*** EXCERPT TO READ Section Begins ***

If I may show my extreme nerdiness...

*cracks knuckles*

The rare version of Snaggletooth is actually the tall version with the blue suit. It was created for an early Cantina playset, but the pictures used to create the first figure only showed the head, so the sculptors didn't know the character was supposed to be a dinky little guy. The version you have in the picture is the one released by itself, and is about the same in rarity as the other average figures from the time.

I had that one too, but I chewed its nose off. I was about four at the time.

Christopher Fletcher said...

Ah, indeed, I remember now that business about the blue Snaggletooth! J seems to think that the one he has one of those that they sent to people in exchange for sending in a certain number of proof-of-purchase symbols from other figures, but I'm not sure about that. It's certainly possible, because I picked up second copies of C3PO and a storm trooper like that. Also, the first run of Boba Fett was offered like that sometime before the rest of the Empire Strikes Back figures were out in stores.I ended up with two Boba Fetts that were slightly different in their coloration somehow. Now I wish that my own set of those figures were here (their in storage up at my Dad's) because J is missing a lot of them that I had and we could have more throughly reenacted the movie via Twitpic last night!

Neither of us have down here our big 12 inch figures--those were the BEST! The large Boba Fett has all kinds of accessories and you can look through his "eye" (hole that goes through his head, like the old 6 Million Dollar Man doll), and it has knee and elbow joints so you can pose it in all kinds of ways.

Anonymous said...

Found an article that talks about the Blue Snaggletooth thing, and also a little about the rarest Fett figure of them all:

http://www.x-entertainment.com/articles/0479/

A quick flip through my copy of The Star Wars Action Figure Archive (which is copyrighted 1999 and is now woefully out of date, but the info on the old figures should still be accurate) would suggest that Snaggletooth was never a send away figure. The blue version was apparently available only at Sears, so maybe that's where Jeff got the idea.

And yes, I own a copy of the Star Wars Action Figure Archive. You may now stone me for my nerdiness.

Jeff Kozzi said...

Sears had a Christmas catalogue special every year, and the first was a cardboard cantina playset with an exclusive blue Snaggletooth.
Later exclusives included a Hoth hanger bay with the land of Jawas playset base cast in white snow, and a cardboard AT-AT that used the same base. One of the Return of the Jedi exclusives used the droid factory base as a Jabba's Palace droid torture room and came with later general release versions of Jabba's white torture droid, a Klaatu and a Niktu.

*** EXCERPT TO READ Section Ends ***

* PROBLEM A
For each statement, say yes or no as to whether it agrees with the Star Wars figure comments, and quote the words from the comments that decide it: (i) The first Sears Christmas catalogue special was a cardboard cantina playset. (ii) The Star Wars Action Figure Archive is copyrighted 2009. (iii) The large Boba Fett figure has knee and elbow joints.
* PROBLEM B
Return word for word the passage of the Star Wars figure comments starting with "Neither of us" and going on through "kinds of ways.".
Work only from the Star Wars figure comments.

*** DATA SECTION Section Begins ***

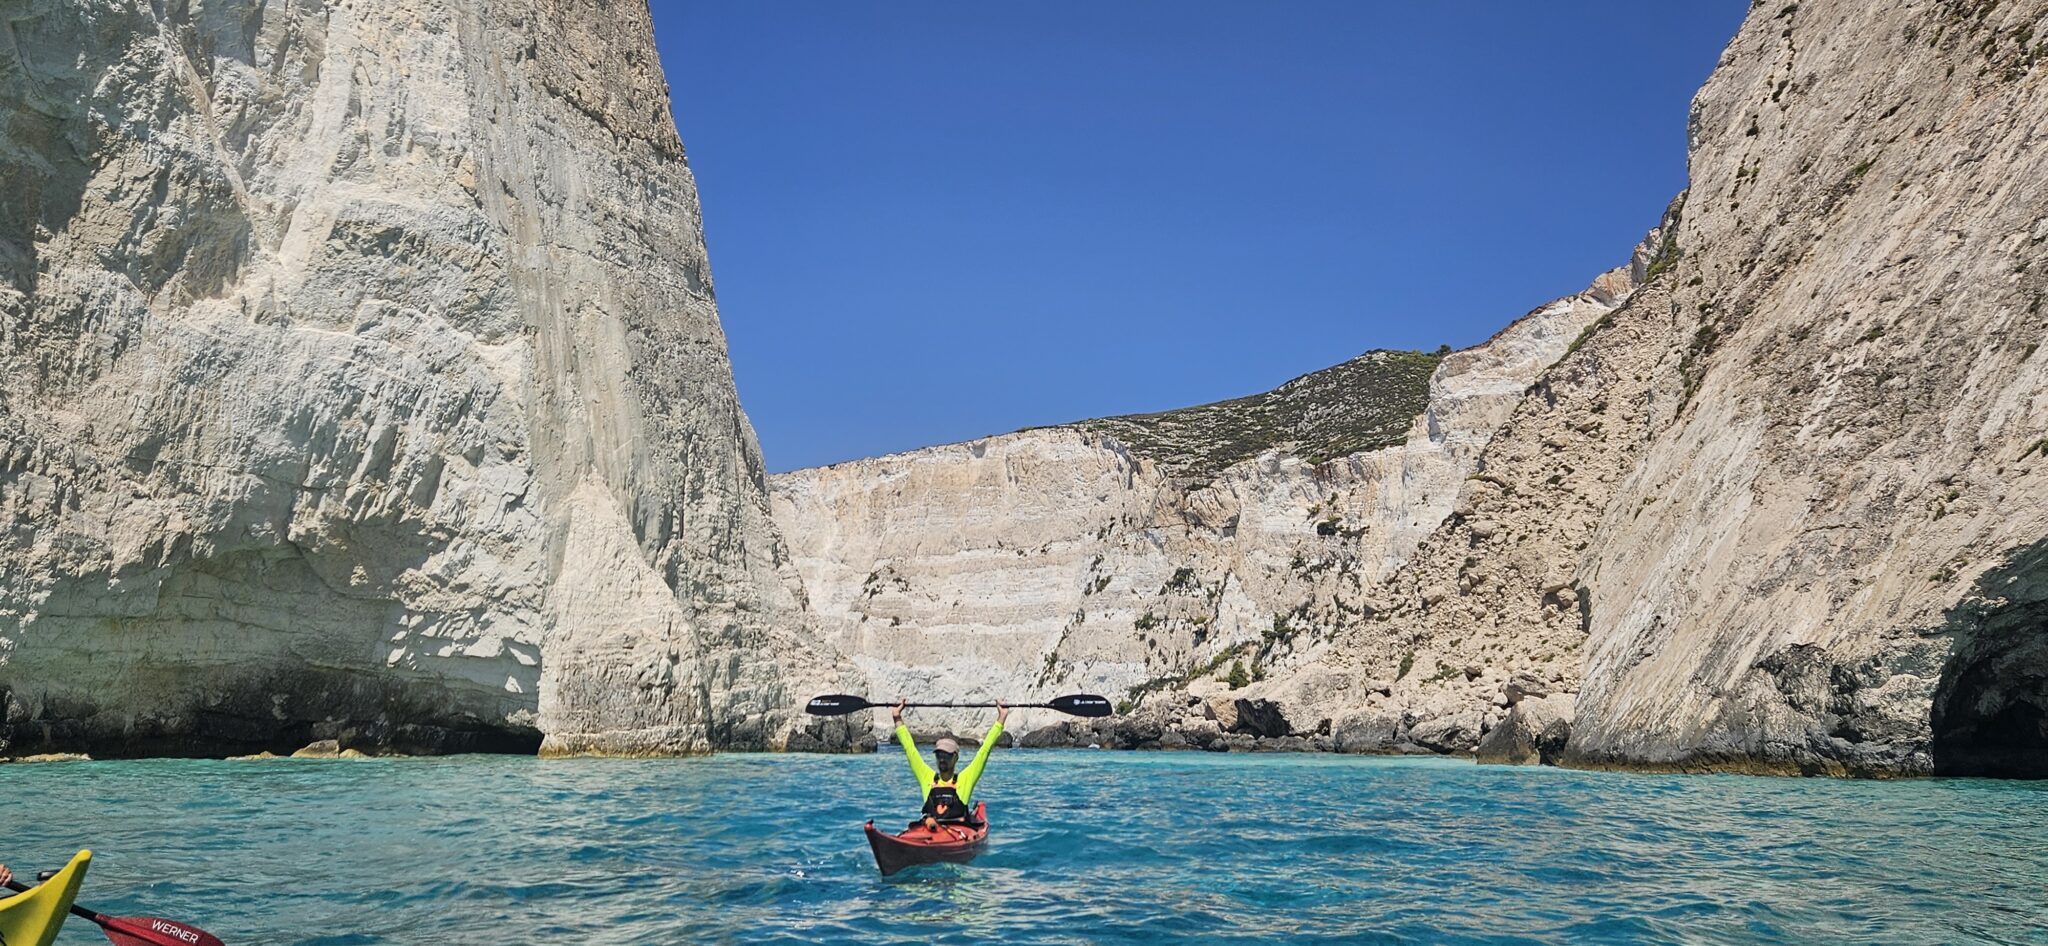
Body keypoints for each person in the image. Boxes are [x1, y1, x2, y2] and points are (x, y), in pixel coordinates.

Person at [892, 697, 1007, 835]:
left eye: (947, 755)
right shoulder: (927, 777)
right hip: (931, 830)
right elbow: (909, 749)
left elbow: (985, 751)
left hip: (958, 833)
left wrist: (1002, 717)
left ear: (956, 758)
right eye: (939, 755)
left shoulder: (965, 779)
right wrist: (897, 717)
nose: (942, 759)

*** DATA SECTION Section Ends ***
*** DATA SECTION Section Begins ***

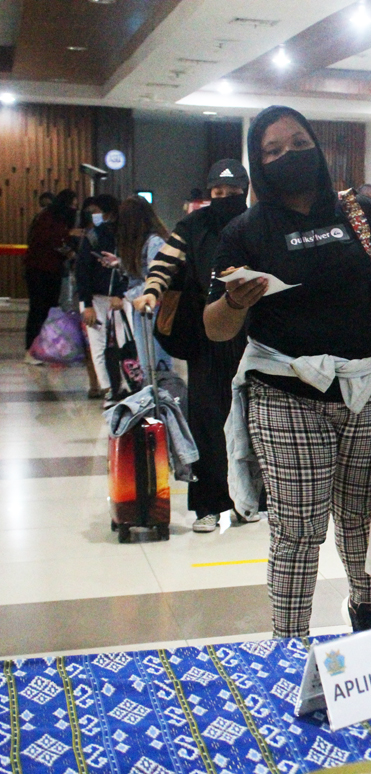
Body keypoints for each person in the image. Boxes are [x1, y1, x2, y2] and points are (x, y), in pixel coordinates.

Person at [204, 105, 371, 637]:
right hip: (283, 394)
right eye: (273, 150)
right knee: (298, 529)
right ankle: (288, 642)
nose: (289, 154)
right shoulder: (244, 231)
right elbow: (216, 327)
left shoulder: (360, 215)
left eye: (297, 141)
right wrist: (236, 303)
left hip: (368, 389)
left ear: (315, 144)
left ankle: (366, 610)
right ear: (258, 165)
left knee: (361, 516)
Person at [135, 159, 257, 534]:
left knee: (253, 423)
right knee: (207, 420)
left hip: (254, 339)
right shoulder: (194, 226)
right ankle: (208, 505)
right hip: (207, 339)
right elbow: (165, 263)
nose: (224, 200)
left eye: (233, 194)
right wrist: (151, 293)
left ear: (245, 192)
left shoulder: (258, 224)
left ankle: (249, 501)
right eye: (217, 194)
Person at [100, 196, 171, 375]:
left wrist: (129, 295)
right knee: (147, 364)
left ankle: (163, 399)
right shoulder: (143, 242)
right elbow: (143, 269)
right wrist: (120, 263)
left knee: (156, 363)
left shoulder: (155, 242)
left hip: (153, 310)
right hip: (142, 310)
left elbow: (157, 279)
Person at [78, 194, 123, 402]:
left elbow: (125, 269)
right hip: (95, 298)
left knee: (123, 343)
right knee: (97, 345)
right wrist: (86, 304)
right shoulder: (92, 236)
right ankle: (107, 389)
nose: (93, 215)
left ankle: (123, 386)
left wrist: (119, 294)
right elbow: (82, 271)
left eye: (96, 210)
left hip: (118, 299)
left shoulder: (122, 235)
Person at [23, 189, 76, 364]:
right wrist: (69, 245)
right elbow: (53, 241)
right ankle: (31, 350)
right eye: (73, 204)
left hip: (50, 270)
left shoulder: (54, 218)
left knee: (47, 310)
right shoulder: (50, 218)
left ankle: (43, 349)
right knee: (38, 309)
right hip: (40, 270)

*** DATA SECTION Section Ends ***

* ANSWER BOX A
(i) Yes: "the first was a cardboard cantina playset with an exclusive blue Snaggletooth"
(ii) No: "which is copyrighted 1999"
(iii) Yes: "it has knee and elbow joints so you can pose it in all kinds of ways"

* ANSWER BOX B
Neither of us have down here our big 12 inch figures--those were the BEST! The large Boba Fett has all kinds of accessories and you can look through his "eye" (hole that goes through his head, like the old 6 Million Dollar Man doll), and it has knee and elbow joints so you can pose it in all kinds of ways.